───── Record extracts ─────

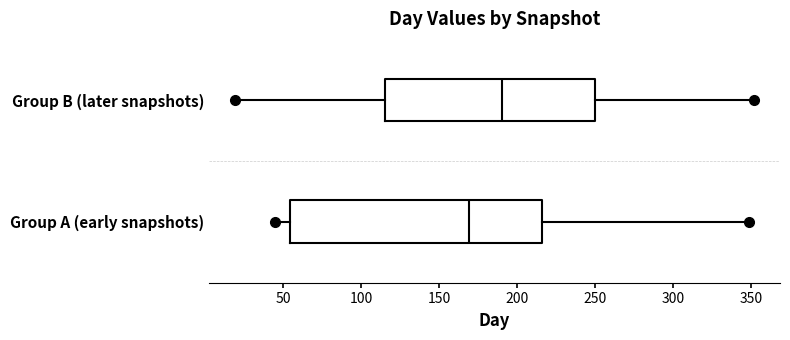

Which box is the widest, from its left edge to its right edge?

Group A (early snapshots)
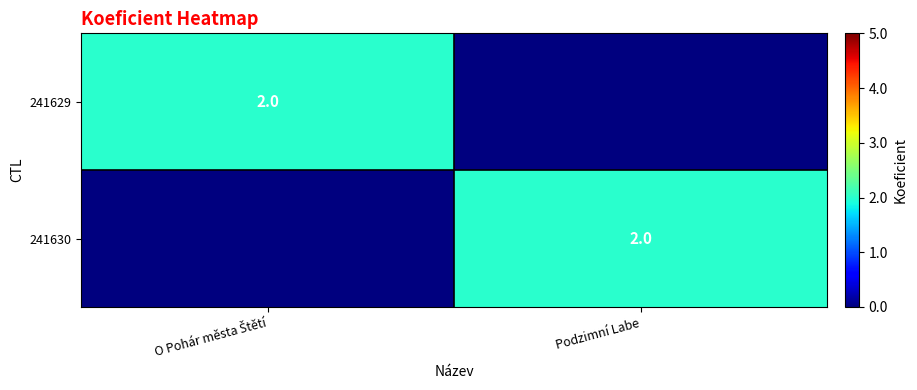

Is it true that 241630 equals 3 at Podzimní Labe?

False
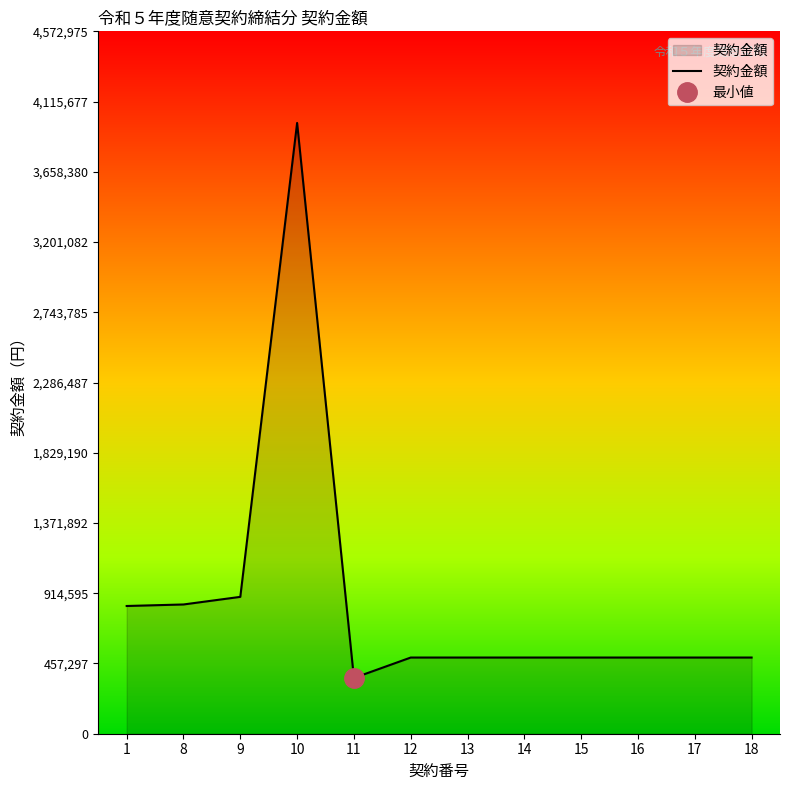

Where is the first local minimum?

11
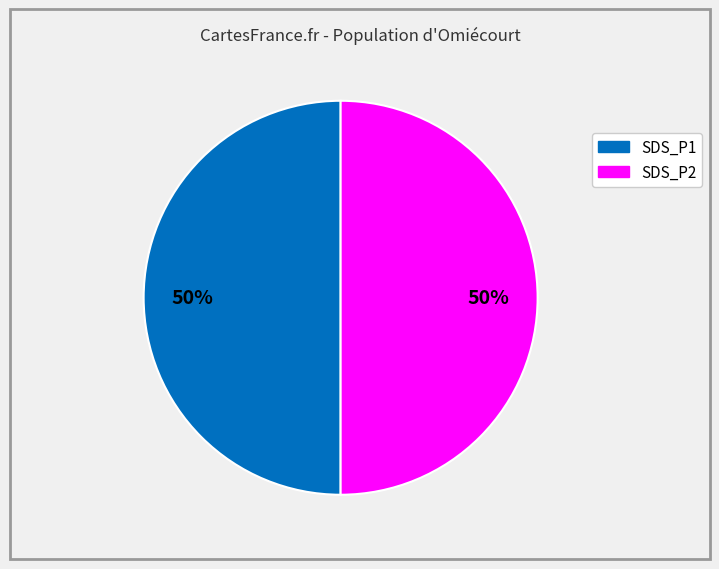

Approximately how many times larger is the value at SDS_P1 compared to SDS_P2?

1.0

─────

#### Directions:
Copy every line of the records above without changes, leaving out the pictures.

#### Reply to the task:
Which box is the widest, from its left edge to its right edge?

Group A (early snapshots)

Is it true that 241630 equals 3 at Podzimní Labe?

False

Where is the first local minimum?

11

Approximately how many times larger is the value at SDS_P1 compared to SDS_P2?

1.0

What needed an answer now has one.